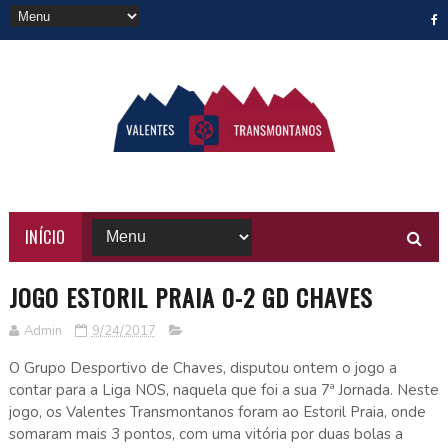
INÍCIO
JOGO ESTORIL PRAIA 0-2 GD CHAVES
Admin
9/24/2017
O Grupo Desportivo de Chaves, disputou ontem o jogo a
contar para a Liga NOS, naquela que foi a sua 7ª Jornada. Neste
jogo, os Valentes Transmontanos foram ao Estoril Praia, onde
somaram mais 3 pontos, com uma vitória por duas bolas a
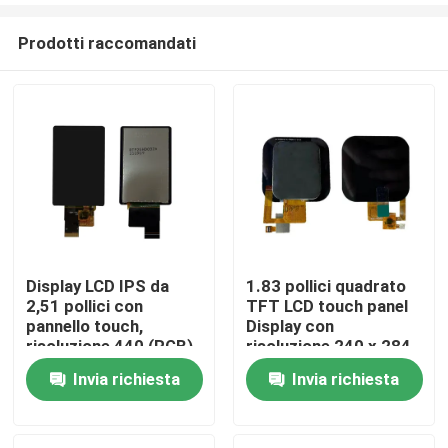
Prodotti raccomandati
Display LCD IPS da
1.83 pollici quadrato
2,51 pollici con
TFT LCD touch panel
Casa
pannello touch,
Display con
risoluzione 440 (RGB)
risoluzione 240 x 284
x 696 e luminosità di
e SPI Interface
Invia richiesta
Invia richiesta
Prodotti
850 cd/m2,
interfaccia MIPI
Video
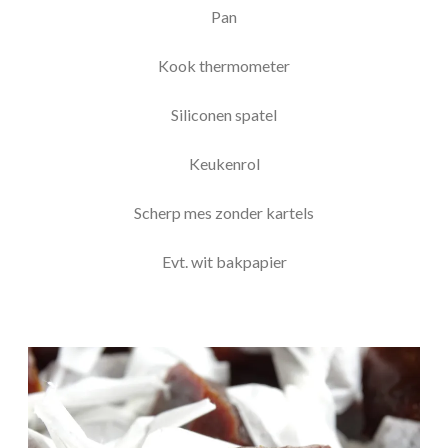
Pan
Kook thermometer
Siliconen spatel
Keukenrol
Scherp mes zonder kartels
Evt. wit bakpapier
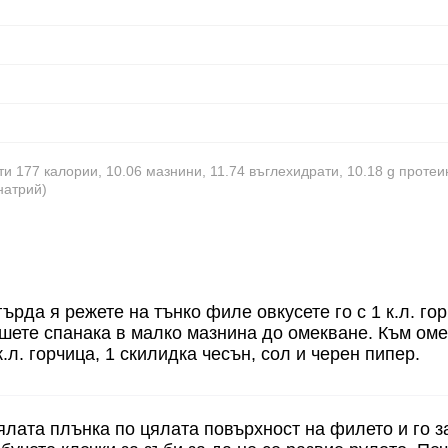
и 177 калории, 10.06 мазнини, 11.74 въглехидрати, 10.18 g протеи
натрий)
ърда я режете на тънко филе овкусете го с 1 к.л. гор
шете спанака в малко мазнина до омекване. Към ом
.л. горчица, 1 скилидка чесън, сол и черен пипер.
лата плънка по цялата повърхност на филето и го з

**JOB:**
The lines above that hold the word "pollici" should be found and copied out.

**EXERCISE SOLUTION:**
1.83 pollici quadrato
2,51 pollici con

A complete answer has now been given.